__Exercise objective__.
Please reproduce the data exactly, though every picture must stay out.

** Dataset excerpts follows **

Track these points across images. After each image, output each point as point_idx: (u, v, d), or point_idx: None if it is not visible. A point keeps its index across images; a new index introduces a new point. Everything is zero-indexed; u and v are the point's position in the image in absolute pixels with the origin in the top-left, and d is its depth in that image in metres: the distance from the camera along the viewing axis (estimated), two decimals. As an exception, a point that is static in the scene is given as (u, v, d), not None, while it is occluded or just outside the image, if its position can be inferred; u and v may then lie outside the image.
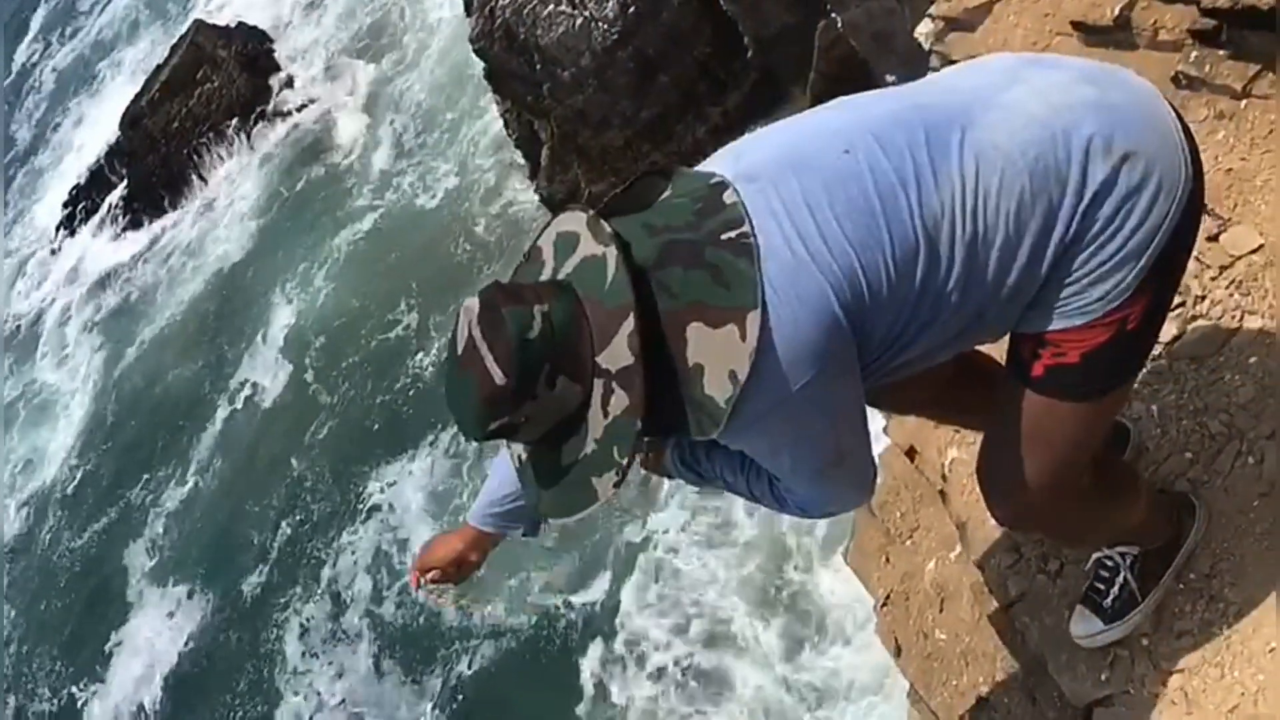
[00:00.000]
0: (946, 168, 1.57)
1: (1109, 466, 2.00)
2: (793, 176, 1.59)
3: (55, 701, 11.53)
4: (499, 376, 1.51)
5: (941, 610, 2.97)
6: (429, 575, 2.14)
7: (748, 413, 1.56)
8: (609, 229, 1.58)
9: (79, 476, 13.33)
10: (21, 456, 14.17)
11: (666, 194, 1.66)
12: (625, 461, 1.57)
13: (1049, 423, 1.76)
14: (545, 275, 1.64)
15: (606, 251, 1.57)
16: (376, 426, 11.14)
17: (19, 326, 16.15)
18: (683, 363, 1.57)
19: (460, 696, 8.85)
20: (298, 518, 10.99)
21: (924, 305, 1.61)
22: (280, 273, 13.56)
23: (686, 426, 1.60)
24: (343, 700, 9.45)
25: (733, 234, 1.56)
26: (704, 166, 1.71)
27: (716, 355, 1.54)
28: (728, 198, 1.59)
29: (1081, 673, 2.31)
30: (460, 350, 1.56)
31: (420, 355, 11.43)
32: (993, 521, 2.57)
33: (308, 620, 10.15)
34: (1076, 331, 1.66)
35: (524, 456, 1.72)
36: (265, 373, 12.59)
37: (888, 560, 3.28)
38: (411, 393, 11.15)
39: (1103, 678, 2.28)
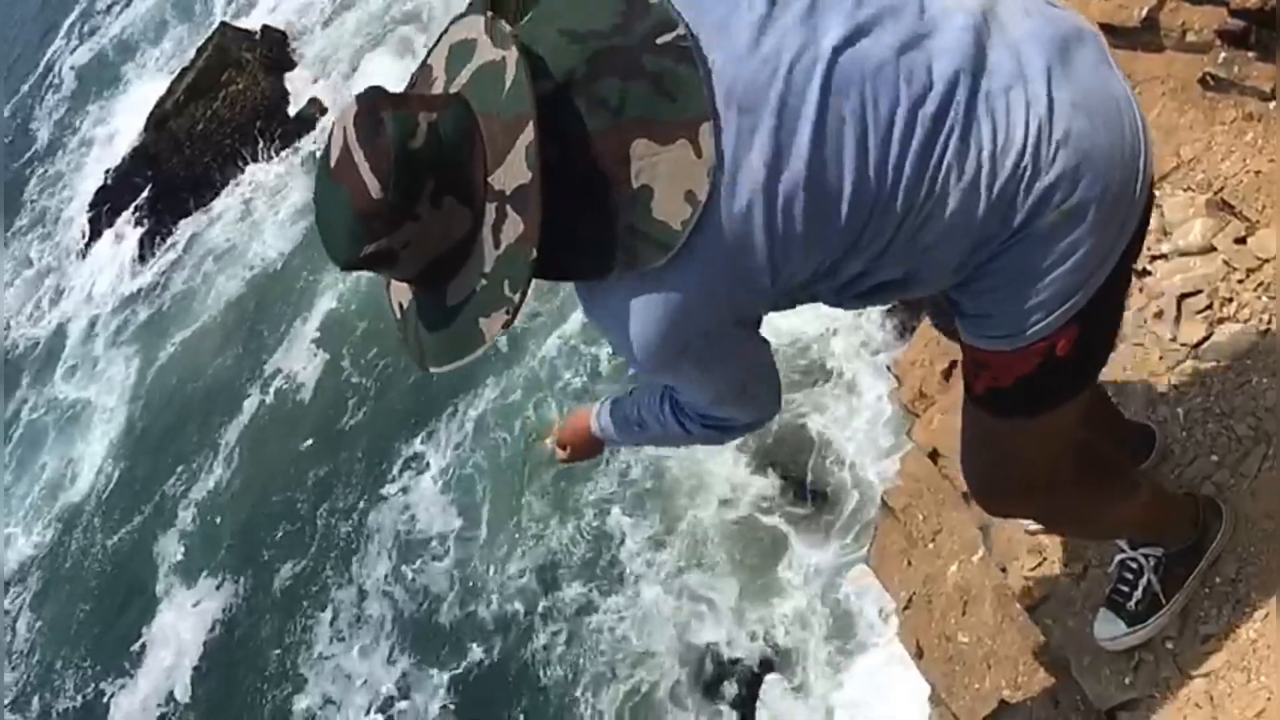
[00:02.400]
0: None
1: (1096, 457, 1.98)
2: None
3: (83, 697, 11.64)
4: (375, 189, 1.32)
5: (964, 613, 2.96)
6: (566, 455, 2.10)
7: (701, 247, 1.38)
8: (508, 29, 1.40)
9: (111, 480, 13.42)
10: (55, 465, 14.31)
11: None
12: (517, 297, 1.38)
13: (996, 435, 1.77)
14: (437, 89, 1.45)
15: (506, 55, 1.38)
16: (404, 412, 11.23)
17: (41, 337, 16.28)
18: (622, 188, 1.38)
19: (484, 680, 8.92)
20: (325, 506, 11.08)
21: (865, 238, 1.47)
22: (308, 270, 13.64)
23: (609, 263, 1.40)
24: (365, 680, 9.55)
25: (669, 36, 1.40)
26: None
27: (668, 174, 1.37)
28: None
29: (1105, 676, 2.30)
30: (333, 160, 1.37)
31: None
32: (1015, 524, 2.57)
33: (332, 606, 10.25)
34: (1006, 356, 1.62)
35: (404, 306, 1.54)
36: (295, 367, 12.66)
37: (910, 563, 3.27)
38: (440, 380, 11.26)
39: (1126, 681, 2.26)
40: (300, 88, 15.79)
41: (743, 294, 1.46)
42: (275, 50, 15.99)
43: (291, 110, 15.64)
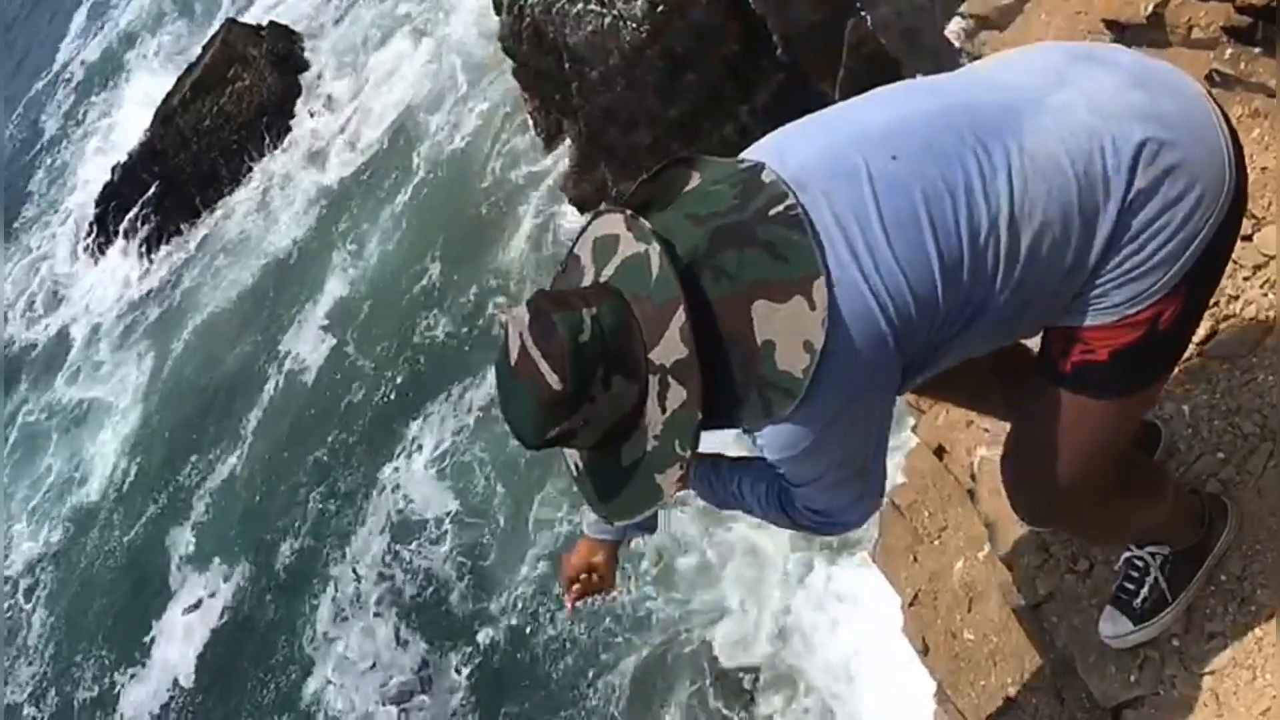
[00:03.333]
0: (995, 178, 1.56)
1: (1134, 463, 1.99)
2: (841, 186, 1.57)
3: (96, 688, 11.75)
4: (555, 381, 1.51)
5: (970, 610, 2.96)
6: (575, 591, 2.11)
7: (824, 385, 1.54)
8: (648, 225, 1.58)
9: (121, 474, 13.54)
10: (65, 460, 14.37)
11: (698, 183, 1.65)
12: (689, 454, 1.56)
13: (1075, 420, 1.76)
14: (587, 280, 1.63)
15: (649, 249, 1.56)
16: (409, 401, 11.35)
17: (46, 334, 16.36)
18: (749, 344, 1.55)
19: (490, 661, 8.98)
20: (332, 494, 11.25)
21: (965, 313, 1.61)
22: (314, 264, 13.70)
23: (746, 413, 1.58)
24: (373, 664, 9.65)
25: (780, 208, 1.55)
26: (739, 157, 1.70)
27: (787, 329, 1.53)
28: (766, 177, 1.59)
29: (1110, 673, 2.30)
30: (513, 360, 1.55)
31: (453, 328, 11.63)
32: (1021, 521, 2.56)
33: (338, 589, 10.41)
34: (1107, 329, 1.65)
35: (580, 465, 1.71)
36: (303, 357, 12.80)
37: (915, 559, 3.27)
38: (444, 361, 11.34)
39: (1132, 679, 2.26)
40: (308, 83, 15.81)
41: (878, 375, 1.60)
42: (282, 46, 16.01)
43: (299, 106, 15.66)
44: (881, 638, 6.57)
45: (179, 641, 11.28)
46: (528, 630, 8.95)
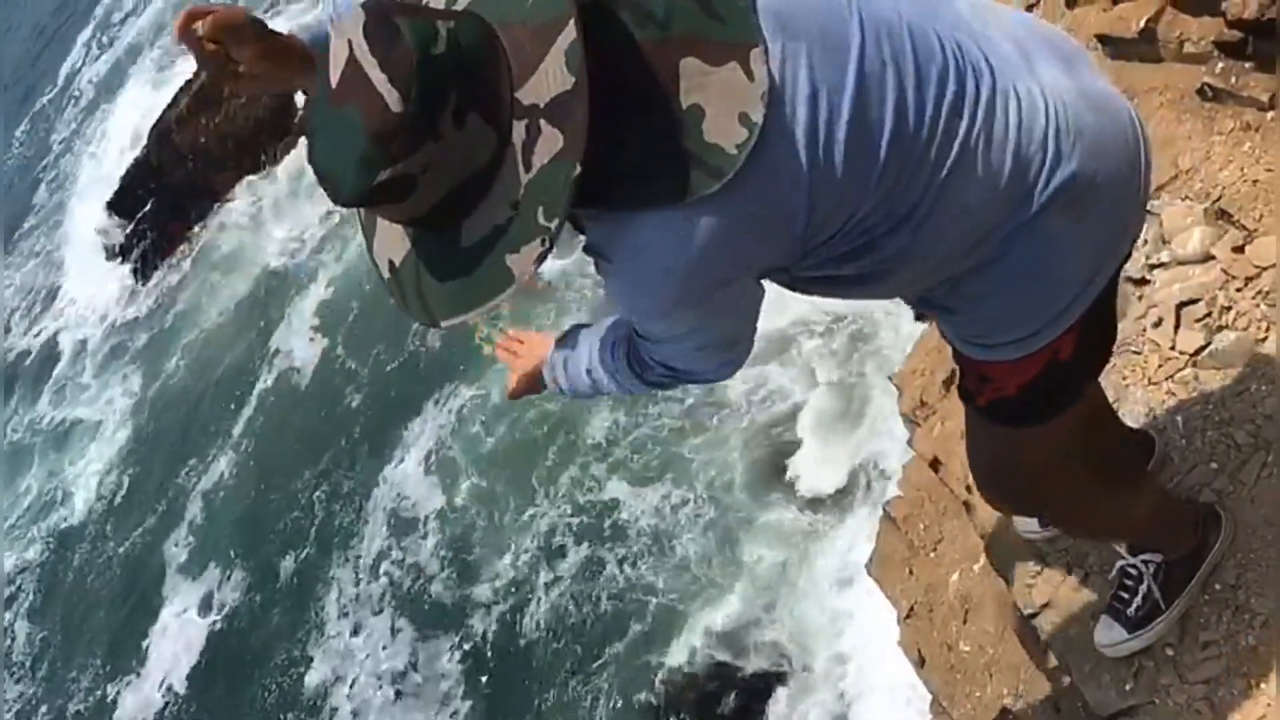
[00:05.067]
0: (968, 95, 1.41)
1: (1107, 455, 2.01)
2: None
3: (91, 698, 11.71)
4: (395, 100, 1.16)
5: (966, 621, 2.97)
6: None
7: (750, 177, 1.27)
8: None
9: (111, 485, 13.53)
10: (54, 472, 14.38)
11: None
12: (554, 225, 1.22)
13: (1003, 443, 1.79)
14: (442, 3, 1.30)
15: None
16: (398, 399, 11.35)
17: (42, 347, 16.37)
18: (670, 106, 1.26)
19: (487, 654, 9.07)
20: (322, 495, 11.25)
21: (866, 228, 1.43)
22: (309, 276, 13.73)
23: (647, 190, 1.27)
24: (372, 657, 9.67)
25: None
26: None
27: (721, 96, 1.26)
28: None
29: (1106, 683, 2.30)
30: (336, 79, 1.19)
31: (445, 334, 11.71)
32: (1016, 532, 2.58)
33: (334, 588, 10.39)
34: (1009, 365, 1.62)
35: (397, 262, 1.35)
36: (293, 363, 12.84)
37: (911, 572, 3.28)
38: (433, 365, 11.43)
39: (1127, 688, 2.27)
40: (302, 100, 15.83)
41: (776, 236, 1.35)
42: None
43: (294, 123, 15.68)
44: (877, 650, 6.58)
45: (174, 646, 11.29)
46: (521, 619, 9.04)
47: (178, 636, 11.35)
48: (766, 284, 1.50)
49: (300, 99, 15.88)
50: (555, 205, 1.21)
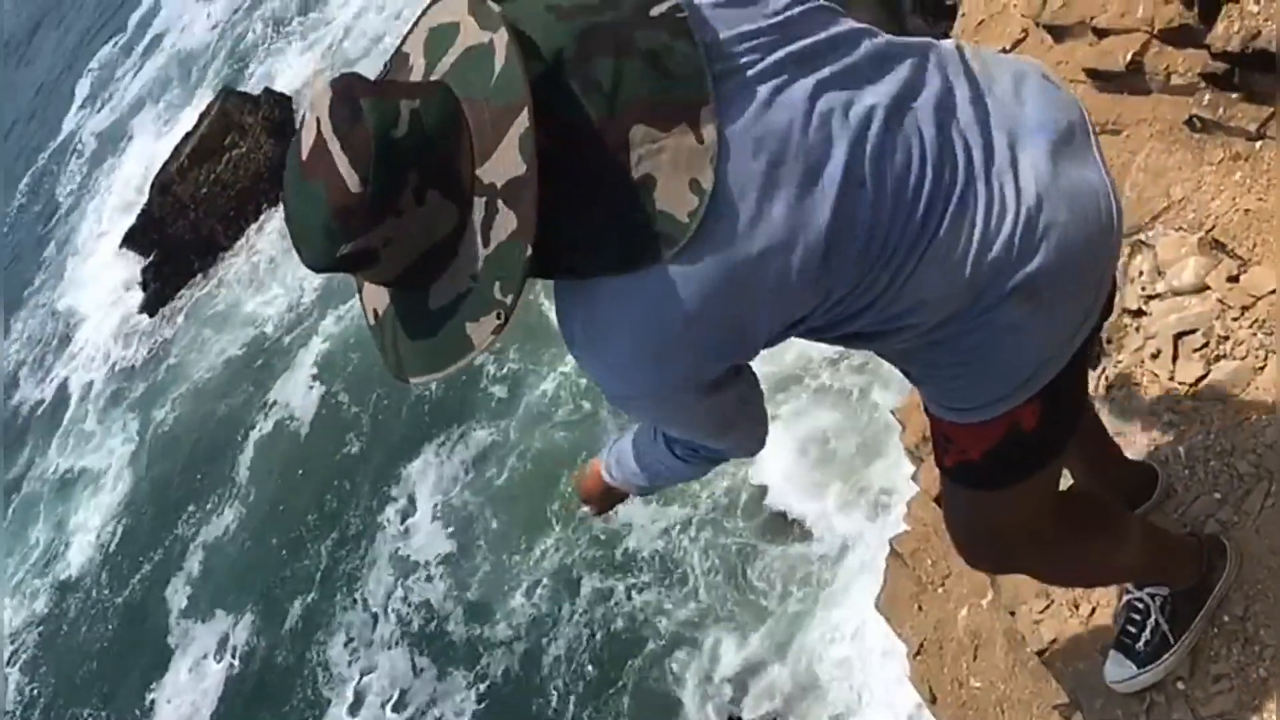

** End of Dataset excerpts **

__Reply to the exercise__.
Track these points across images. After each image, output each point as point_idx: (u, v, d), or point_idx: None if it is not visible. A point keeps its index across images; a new index introduces a new point. Everything is zero-indexed; u and v are the point's position in the image in absolute pixels with the origin in the top-left, and d is its depth in that image in metres: the distance from the camera along the viewing axis (estimated), two decimals. As an exception, a point that is static in the scene is given as (u, v, d), not None, while it is occluded or just outside the image, if its position can be inferred; u and v may then lie outside the image.
[00:00.000]
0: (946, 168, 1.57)
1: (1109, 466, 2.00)
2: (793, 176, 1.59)
3: (55, 701, 11.53)
4: (499, 376, 1.51)
5: (941, 610, 2.97)
6: (429, 575, 2.14)
7: (748, 413, 1.56)
8: (609, 229, 1.58)
9: (79, 476, 13.33)
10: (21, 456, 14.17)
11: (666, 194, 1.66)
12: (625, 461, 1.57)
13: (1049, 423, 1.76)
14: (545, 275, 1.64)
15: (606, 251, 1.57)
16: (376, 426, 11.14)
17: (19, 326, 16.15)
18: (683, 363, 1.57)
19: (460, 696, 8.85)
20: (298, 518, 10.99)
21: (924, 305, 1.61)
22: (280, 273, 13.56)
23: (686, 426, 1.60)
24: (343, 700, 9.45)
25: (733, 234, 1.56)
26: (704, 166, 1.71)
27: (716, 355, 1.54)
28: (728, 198, 1.59)
29: (1081, 673, 2.31)
30: (460, 350, 1.56)
31: (420, 355, 11.43)
32: (993, 521, 2.57)
33: (308, 620, 10.15)
34: (1076, 331, 1.66)
35: (524, 456, 1.72)
36: (265, 373, 12.59)
37: (888, 560, 3.28)
38: (411, 393, 11.15)
39: (1103, 678, 2.28)
[00:02.400]
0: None
1: (1096, 457, 1.98)
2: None
3: (83, 697, 11.64)
4: (375, 189, 1.32)
5: (964, 613, 2.96)
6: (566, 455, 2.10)
7: (701, 247, 1.38)
8: (508, 29, 1.40)
9: (111, 480, 13.42)
10: (55, 465, 14.31)
11: None
12: (517, 297, 1.38)
13: (996, 435, 1.77)
14: (437, 89, 1.45)
15: (506, 55, 1.38)
16: (404, 412, 11.23)
17: (41, 337, 16.28)
18: (622, 188, 1.38)
19: (484, 680, 8.92)
20: (325, 506, 11.08)
21: (865, 238, 1.47)
22: (308, 270, 13.64)
23: (609, 263, 1.40)
24: (365, 680, 9.55)
25: (669, 36, 1.40)
26: None
27: (668, 174, 1.37)
28: None
29: (1105, 676, 2.30)
30: (333, 160, 1.37)
31: None
32: (1015, 524, 2.57)
33: (332, 606, 10.25)
34: (1006, 356, 1.62)
35: (404, 306, 1.54)
36: (295, 367, 12.66)
37: (910, 563, 3.27)
38: (440, 380, 11.26)
39: (1126, 681, 2.26)
40: (300, 88, 15.79)
41: (743, 294, 1.46)
42: (275, 50, 15.99)
43: (291, 110, 15.64)
[00:03.333]
0: (995, 178, 1.56)
1: (1134, 463, 1.99)
2: (841, 186, 1.57)
3: (96, 688, 11.75)
4: (555, 381, 1.51)
5: (970, 610, 2.96)
6: (575, 591, 2.11)
7: (824, 385, 1.54)
8: (648, 225, 1.58)
9: (121, 474, 13.54)
10: (65, 460, 14.37)
11: (698, 183, 1.65)
12: (689, 454, 1.56)
13: (1075, 420, 1.76)
14: (587, 280, 1.63)
15: (649, 249, 1.56)
16: (409, 401, 11.35)
17: (46, 334, 16.36)
18: (749, 344, 1.55)
19: (490, 661, 8.98)
20: (332, 494, 11.25)
21: (965, 313, 1.61)
22: (314, 264, 13.70)
23: (746, 413, 1.58)
24: (373, 664, 9.65)
25: (780, 208, 1.55)
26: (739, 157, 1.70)
27: (787, 329, 1.53)
28: (766, 177, 1.59)
29: (1110, 673, 2.30)
30: (513, 360, 1.55)
31: (453, 328, 11.63)
32: (1021, 521, 2.56)
33: (338, 589, 10.41)
34: (1107, 329, 1.65)
35: (580, 465, 1.71)
36: (303, 357, 12.80)
37: (915, 559, 3.27)
38: (444, 361, 11.34)
39: (1132, 679, 2.26)
40: (308, 83, 15.81)
41: (878, 375, 1.60)
42: (282, 46, 16.01)
43: (299, 106, 15.66)
44: (881, 638, 6.57)
45: (179, 641, 11.28)
46: (528, 630, 8.95)
[00:05.067]
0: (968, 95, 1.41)
1: (1107, 455, 2.01)
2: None
3: (91, 698, 11.71)
4: (395, 100, 1.16)
5: (966, 621, 2.97)
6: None
7: (750, 177, 1.27)
8: None
9: (111, 485, 13.53)
10: (54, 472, 14.38)
11: None
12: (554, 225, 1.22)
13: (1003, 443, 1.79)
14: (442, 3, 1.30)
15: None
16: (398, 399, 11.35)
17: (42, 347, 16.37)
18: (670, 106, 1.26)
19: (487, 654, 9.07)
20: (322, 495, 11.25)
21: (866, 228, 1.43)
22: (309, 276, 13.73)
23: (647, 190, 1.27)
24: (372, 657, 9.67)
25: None
26: None
27: (721, 96, 1.26)
28: None
29: (1106, 683, 2.30)
30: (336, 79, 1.19)
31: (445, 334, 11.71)
32: (1016, 532, 2.58)
33: (334, 588, 10.39)
34: (1009, 365, 1.62)
35: (397, 262, 1.35)
36: (293, 363, 12.84)
37: (911, 572, 3.28)
38: (433, 365, 11.43)
39: (1127, 688, 2.27)
40: (302, 100, 15.83)
41: (776, 236, 1.35)
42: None
43: (294, 123, 15.68)
44: (877, 650, 6.58)
45: (174, 646, 11.29)
46: (521, 619, 9.04)
47: (178, 636, 11.35)
48: (766, 284, 1.50)
49: (300, 99, 15.88)
50: (555, 205, 1.21)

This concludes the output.